====== EXERCISE MATERIALS ======
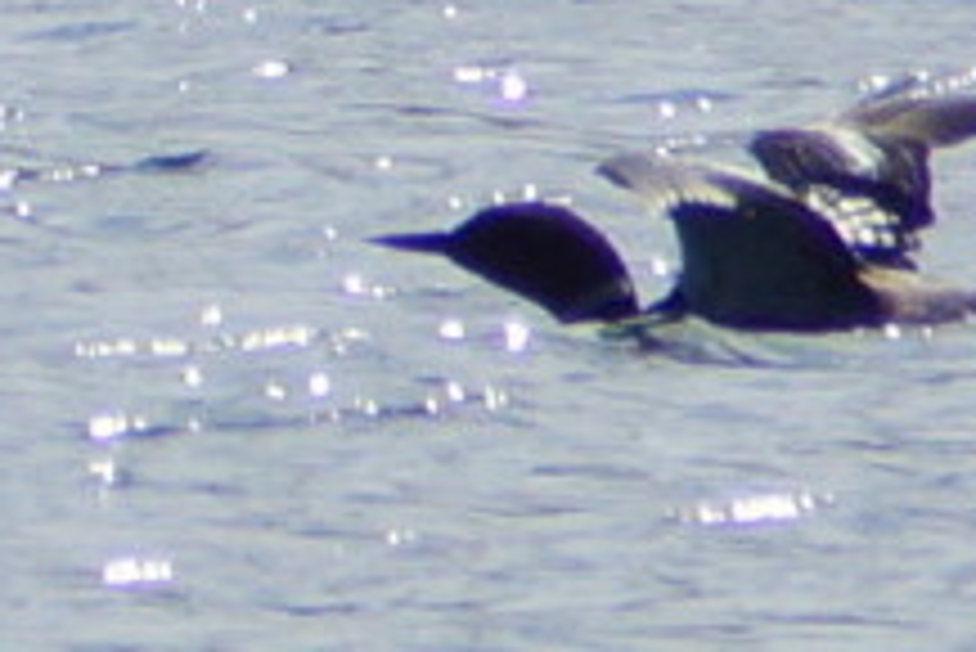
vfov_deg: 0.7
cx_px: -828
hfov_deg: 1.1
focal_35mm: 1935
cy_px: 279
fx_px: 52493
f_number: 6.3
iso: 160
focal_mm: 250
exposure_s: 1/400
======
### ASSIGNED TASK
Reproduce each entry exactly, without the pictures.

### REPLY
vfov_deg: 0.7
cx_px: -828
hfov_deg: 1.1
focal_35mm: 1935
cy_px: 279
fx_px: 52493
f_number: 6.3
iso: 160
focal_mm: 250
exposure_s: 1/400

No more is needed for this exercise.